Silverhair
Well-Known Member
(Rom 6:16 RSV) Do you not know that if you yield yourselves to any one as obedient slaves, you are slaves of the one whom you obey, either of sin, which leads to death, or of obedience, which leads to righteousness?
(Rom 6:17 RSV) But thanks be to God, that you who were once slaves of sin have become obedient from the heart to the standard of teaching to which you were committed,
(Rom 6:18 RSV) and, having been set free from sin, have become slaves of righteousness.
(Rom 6:19 RSV) I am speaking in human terms, because of your natural limitations. For just as you once yielded your members to impurity and to greater and greater iniquity, so now yield your members to righteousness for sanctification.
(Rom 6:20 RSV) When you were slaves of sin, you were free in regard to righteousness.
(Rom 6:21 RSV) But then what return did you get from the things of which you are now ashamed? The end of those things is death.
(Rom 6:22 RSV) But now that you have been set free from sin and have become slaves of God, the return you get is sanctification and its end, eternal life.
(Rom 6:23 RSV) For the wages of sin is death, but the free gift of God is eternal life in Christ Jesus our Lord.
(Rom 6:17 RSV) "...you who were once slaves of sin...". Sounds like a fact - no consideration of "free will".
(Rom 6:18 RSV) "...having been set free from sin, have become slaves of righteousness.".
History clearly teaches that a slave, regardless of their master, has free will! Really - not so!![]()
Your logic has a major flaw.
Rom 6:16 Do you not know that when you present yourselves to someone as slaves for obedience, you are slaves of the one whom you obey, either of sin resulting in death, or of obedience resulting in righteousness NASB
If the slave has no free will that means they can only do what their master tells them to do. Those words indicate that the person has a choice.
Rom 6:17 "...though you were slaves of sin, you became obedient from the heart ..."
Here again we see the ability of choice.
If they have the ability to turn away from a sin then they have the ability to turn to God.
Even the verse you use to prove your case actually proves you are wrong in your view.
Rom 6:17 But thanks be to God that though you were slaves of sin, you became obedient from the heart to that form of teaching to which you were committed,
Either the person chose freely to trust in God or he was forced to trust in God.
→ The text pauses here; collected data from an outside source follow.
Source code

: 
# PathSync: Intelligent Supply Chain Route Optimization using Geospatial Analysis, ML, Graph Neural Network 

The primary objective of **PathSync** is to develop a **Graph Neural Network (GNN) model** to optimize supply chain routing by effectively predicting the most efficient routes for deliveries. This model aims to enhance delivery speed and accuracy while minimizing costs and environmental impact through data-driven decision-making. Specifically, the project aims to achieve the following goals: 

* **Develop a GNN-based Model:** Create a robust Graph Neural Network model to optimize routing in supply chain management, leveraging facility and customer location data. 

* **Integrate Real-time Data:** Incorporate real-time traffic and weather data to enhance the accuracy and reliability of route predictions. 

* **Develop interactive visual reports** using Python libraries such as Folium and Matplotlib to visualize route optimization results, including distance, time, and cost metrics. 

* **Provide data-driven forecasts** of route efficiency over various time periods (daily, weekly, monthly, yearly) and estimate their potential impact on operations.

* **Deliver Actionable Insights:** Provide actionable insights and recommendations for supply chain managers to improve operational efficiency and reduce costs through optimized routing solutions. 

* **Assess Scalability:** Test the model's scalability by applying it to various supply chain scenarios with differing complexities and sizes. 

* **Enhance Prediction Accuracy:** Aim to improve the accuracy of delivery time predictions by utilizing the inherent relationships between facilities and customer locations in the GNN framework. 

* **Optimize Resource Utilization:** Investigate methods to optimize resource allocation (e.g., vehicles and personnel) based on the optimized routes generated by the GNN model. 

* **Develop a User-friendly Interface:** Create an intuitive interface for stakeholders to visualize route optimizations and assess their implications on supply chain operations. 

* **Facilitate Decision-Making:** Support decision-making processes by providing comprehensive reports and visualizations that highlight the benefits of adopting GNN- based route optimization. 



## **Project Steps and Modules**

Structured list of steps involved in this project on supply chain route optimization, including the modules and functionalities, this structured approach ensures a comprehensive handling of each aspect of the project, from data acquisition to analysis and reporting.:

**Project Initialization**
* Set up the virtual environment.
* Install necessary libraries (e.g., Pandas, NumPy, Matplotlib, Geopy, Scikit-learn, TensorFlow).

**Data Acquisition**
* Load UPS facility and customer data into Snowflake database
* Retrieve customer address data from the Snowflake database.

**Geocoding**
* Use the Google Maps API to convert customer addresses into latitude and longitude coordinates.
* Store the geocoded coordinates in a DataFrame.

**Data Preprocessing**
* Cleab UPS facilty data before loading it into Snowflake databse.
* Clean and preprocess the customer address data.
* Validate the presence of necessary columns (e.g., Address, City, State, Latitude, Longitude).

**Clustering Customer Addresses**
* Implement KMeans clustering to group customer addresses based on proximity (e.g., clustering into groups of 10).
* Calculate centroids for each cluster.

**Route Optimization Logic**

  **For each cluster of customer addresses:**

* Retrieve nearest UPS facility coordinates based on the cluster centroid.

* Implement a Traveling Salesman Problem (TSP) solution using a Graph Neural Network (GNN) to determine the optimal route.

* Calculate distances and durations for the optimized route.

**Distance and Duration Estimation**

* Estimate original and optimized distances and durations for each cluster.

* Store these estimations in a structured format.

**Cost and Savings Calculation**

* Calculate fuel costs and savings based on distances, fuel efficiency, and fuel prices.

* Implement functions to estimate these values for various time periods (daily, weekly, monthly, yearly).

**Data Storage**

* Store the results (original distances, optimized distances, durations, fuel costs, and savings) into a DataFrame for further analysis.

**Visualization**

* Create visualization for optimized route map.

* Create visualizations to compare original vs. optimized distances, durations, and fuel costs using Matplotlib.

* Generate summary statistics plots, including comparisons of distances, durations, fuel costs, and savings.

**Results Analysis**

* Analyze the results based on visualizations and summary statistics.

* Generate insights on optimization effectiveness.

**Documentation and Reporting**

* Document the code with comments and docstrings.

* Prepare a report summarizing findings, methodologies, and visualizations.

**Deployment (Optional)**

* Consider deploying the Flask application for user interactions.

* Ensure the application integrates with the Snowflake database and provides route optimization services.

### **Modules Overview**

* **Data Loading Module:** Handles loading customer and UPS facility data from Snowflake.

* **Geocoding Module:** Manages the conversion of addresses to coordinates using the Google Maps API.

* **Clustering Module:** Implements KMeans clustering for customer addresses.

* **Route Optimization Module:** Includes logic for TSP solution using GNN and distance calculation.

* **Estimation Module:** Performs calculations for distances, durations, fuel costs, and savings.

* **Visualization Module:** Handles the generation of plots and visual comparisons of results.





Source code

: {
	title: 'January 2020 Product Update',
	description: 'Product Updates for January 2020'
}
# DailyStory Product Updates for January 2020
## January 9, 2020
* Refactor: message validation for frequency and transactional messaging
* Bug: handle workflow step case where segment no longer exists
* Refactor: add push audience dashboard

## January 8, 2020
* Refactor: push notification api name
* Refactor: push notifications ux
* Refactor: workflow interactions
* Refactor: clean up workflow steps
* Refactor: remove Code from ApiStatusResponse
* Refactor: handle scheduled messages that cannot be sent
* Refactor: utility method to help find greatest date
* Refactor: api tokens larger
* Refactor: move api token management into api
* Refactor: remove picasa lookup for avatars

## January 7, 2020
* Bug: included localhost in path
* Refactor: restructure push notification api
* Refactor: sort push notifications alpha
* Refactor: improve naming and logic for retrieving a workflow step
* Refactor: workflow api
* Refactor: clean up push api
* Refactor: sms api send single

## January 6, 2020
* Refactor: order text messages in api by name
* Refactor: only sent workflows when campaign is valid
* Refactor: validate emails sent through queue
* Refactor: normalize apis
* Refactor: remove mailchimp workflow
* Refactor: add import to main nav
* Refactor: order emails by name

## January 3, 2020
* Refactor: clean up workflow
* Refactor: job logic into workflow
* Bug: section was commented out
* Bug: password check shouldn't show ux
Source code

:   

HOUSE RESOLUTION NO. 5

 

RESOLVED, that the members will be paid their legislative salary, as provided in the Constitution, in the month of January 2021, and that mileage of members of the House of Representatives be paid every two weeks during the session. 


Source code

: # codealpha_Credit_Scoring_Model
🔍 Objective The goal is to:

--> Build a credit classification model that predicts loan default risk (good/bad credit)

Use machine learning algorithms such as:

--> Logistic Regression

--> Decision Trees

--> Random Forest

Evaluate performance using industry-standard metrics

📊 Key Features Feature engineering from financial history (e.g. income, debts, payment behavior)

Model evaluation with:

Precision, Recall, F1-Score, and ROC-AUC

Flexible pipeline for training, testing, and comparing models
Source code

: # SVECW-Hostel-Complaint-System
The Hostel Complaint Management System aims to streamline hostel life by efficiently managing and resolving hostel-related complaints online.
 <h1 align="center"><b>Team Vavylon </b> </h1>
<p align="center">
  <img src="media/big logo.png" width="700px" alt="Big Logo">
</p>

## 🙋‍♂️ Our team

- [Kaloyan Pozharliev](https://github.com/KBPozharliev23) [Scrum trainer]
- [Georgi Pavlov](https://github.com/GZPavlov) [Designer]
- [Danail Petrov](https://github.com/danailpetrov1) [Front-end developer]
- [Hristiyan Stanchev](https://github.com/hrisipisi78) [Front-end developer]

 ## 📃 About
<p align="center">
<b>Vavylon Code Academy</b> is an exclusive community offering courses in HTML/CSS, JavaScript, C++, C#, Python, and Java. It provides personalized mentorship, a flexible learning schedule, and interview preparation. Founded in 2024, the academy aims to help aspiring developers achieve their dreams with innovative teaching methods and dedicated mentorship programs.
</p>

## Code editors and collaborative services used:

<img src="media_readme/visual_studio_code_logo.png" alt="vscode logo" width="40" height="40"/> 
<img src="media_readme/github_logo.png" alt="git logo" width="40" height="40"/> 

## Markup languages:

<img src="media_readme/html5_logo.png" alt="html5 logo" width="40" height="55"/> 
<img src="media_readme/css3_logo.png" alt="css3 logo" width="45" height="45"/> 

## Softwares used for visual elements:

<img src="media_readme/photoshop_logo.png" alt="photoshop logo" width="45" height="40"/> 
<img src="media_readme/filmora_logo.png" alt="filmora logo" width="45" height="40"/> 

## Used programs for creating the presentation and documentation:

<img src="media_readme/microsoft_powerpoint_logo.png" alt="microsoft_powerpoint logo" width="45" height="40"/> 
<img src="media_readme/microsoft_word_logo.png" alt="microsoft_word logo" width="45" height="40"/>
But the wording does not support the view that God forced them so it had to be from a free will choice.
Before they responded to the gospel they had been slaves to sin, but they wholeheartedly (lit., “out from hearts,” thus inwardly and genuinely, not merely externally) obeyed. BKC
Lets look at what you said : "History clearly teaches that a slave, regardless of their master, has free will! Really - not so!"
So you must hold to calvinist determinism. But scripture does not support that view. Man is held responsible for the choices he makes and that requires a free will.
Where are we told in scripture that man has no free will?
By your words a slave to God cannot sin so do you hold to sinless perfection?